• _Stated problem 1_: In the records, turn the lines starting with the line containing "text /* alors" and going on through the line containing "text <strong>Texte inséré" into a numbered list, skipping blank lines. Include only those lines.

• _Excerpted text_:
Sant Tulsidas – A Balmiki Avatar

We know how deeply indebted Sant Tulsidas felt to Rishi Balmiki in composing Ramcharitmanas (‘Recalling Ram’, DE, 28 April, 2024). His contemporaries, such as Guru Nabhadas (1537-1643), even believed that he was Balmiki reborn. The followers of the Ramanandi sect subscribe to this belief. Yet, Tulsidas, a product of the Bhakti Movement, had had his own distinctive style and the astuteness to use the vernacular Awadhi to convey his message. In one stroke, he had democratised the Ramkatha to bring it within the easy reach of one and all.

• _Stated problem 2_: Copy the passage on Sant Tulsidas word for word, starting with "Sant Tulsidas –" and going on through "one and all.".

• _Supplied records_:
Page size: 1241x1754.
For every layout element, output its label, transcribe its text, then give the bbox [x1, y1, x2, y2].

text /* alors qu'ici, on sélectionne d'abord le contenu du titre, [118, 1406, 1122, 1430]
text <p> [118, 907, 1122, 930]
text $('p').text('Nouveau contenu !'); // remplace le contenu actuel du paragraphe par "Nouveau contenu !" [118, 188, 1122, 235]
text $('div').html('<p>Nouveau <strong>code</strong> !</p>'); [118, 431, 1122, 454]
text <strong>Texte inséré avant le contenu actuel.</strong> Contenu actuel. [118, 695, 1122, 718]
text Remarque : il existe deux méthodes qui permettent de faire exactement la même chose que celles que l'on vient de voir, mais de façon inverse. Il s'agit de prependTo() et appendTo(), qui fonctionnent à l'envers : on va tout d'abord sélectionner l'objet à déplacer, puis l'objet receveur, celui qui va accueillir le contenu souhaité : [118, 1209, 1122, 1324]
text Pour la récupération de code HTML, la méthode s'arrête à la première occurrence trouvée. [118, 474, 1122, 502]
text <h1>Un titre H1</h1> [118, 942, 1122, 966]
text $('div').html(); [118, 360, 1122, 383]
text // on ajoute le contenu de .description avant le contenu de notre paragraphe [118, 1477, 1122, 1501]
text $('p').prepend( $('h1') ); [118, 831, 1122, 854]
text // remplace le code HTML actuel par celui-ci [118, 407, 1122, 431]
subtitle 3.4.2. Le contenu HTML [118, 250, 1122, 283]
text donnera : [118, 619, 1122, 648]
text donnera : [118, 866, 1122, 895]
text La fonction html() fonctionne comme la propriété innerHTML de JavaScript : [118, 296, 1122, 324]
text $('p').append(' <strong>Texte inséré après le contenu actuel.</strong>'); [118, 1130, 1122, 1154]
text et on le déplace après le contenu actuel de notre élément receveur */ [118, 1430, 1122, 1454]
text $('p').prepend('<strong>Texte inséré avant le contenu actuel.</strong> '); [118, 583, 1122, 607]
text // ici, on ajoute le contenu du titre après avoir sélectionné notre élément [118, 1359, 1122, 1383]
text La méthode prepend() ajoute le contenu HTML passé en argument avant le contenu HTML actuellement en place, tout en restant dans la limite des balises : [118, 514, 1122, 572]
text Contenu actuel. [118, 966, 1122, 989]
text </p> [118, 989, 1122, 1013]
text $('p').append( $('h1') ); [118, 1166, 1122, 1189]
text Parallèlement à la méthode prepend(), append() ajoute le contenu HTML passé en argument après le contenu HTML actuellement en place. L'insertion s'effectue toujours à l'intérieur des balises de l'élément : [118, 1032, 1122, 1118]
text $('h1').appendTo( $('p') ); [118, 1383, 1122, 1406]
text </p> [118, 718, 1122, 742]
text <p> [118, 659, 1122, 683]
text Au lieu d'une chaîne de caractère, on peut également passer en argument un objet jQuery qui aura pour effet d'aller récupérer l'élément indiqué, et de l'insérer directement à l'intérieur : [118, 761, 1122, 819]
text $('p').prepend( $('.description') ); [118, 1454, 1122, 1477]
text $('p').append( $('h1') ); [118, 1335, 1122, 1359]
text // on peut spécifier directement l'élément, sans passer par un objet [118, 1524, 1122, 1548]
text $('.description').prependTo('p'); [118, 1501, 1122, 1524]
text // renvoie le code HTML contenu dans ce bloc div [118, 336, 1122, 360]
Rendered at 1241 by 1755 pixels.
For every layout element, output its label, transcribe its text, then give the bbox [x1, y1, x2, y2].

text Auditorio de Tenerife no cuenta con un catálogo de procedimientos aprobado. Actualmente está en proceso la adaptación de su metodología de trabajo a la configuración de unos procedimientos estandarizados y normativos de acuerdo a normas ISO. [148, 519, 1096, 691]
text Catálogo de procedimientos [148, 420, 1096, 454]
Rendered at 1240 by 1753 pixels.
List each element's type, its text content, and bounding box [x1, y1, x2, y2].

• _Written answer 1_:
1. text /* alors qu'ici, on sélectionne d'abord le contenu du titre, [118, 1406, 1122, 1430]
2. text <p> [118, 907, 1122, 930]
3. text $('p').text('Nouveau contenu !'); // remplace le contenu actuel du paragraphe par "Nouveau contenu !" [118, 188, 1122, 235]
4. text $('div').html('<p>Nouveau <strong>code</strong> !</p>'); [118, 431, 1122, 454]
5. text <strong>Texte inséré avant le contenu actuel.</strong> Contenu actuel. [118, 695, 1122, 718]

• _Written answer 2_:
Sant Tulsidas – A Balmiki Avatar

We know how deeply indebted Sant Tulsidas felt to Rishi Balmiki in composing Ramcharitmanas (‘Recalling Ram’, DE, 28 April, 2024). His contemporaries, such as Guru Nabhadas (1537-1643), even believed that he was Balmiki reborn. The followers of the Ramanandi sect subscribe to this belief. Yet, Tulsidas, a product of the Bhakti Movement, had had his own distinctive style and the astuteness to use the vernacular Awadhi to convey his message. In one stroke, he had democratised the Ramkatha to bring it within the easy reach of one and all.